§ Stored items
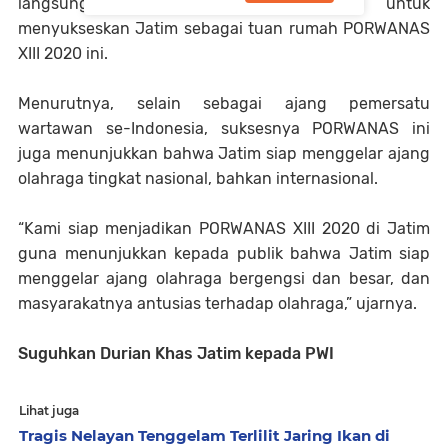
langsung menyatakan kesiapannya untuk
menyukseskan Jatim sebagai tuan rumah PORWANAS
XIII 2020 ini.
Menurutnya, selain sebagai ajang pemersatu
wartawan se-Indonesia, suksesnya PORWANAS ini
juga menunjukkan bahwa Jatim siap menggelar ajang
olahraga tingkat nasional, bahkan internasional.
“Kami siap menjadikan PORWANAS XIII 2020 di Jatim
guna menunjukkan kepada publik bahwa Jatim siap
menggelar ajang olahraga bergengsi dan besar, dan
masyarakatnya antusias terhadap olahraga,” ujarnya.
Suguhkan Durian Khas Jatim kepada PWI
Lihat juga
Tragis Nelayan Tenggelam Terlilit Jaring Ikan di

§ What needs to be done
Your copy should be the entries retyped exactly, with no images in it.

§ Answer to this exercise
langsung menyatakan kesiapannya untuk
menyukseskan Jatim sebagai tuan rumah PORWANAS
XIII 2020 ini.
Menurutnya, selain sebagai ajang pemersatu
wartawan se-Indonesia, suksesnya PORWANAS ini
juga menunjukkan bahwa Jatim siap menggelar ajang
olahraga tingkat nasional, bahkan internasional.
“Kami siap menjadikan PORWANAS XIII 2020 di Jatim
guna menunjukkan kepada publik bahwa Jatim siap
menggelar ajang olahraga bergengsi dan besar, dan
masyarakatnya antusias terhadap olahraga,” ujarnya.
Suguhkan Durian Khas Jatim kepada PWI
Lihat juga
Tragis Nelayan Tenggelam Terlilit Jaring Ikan di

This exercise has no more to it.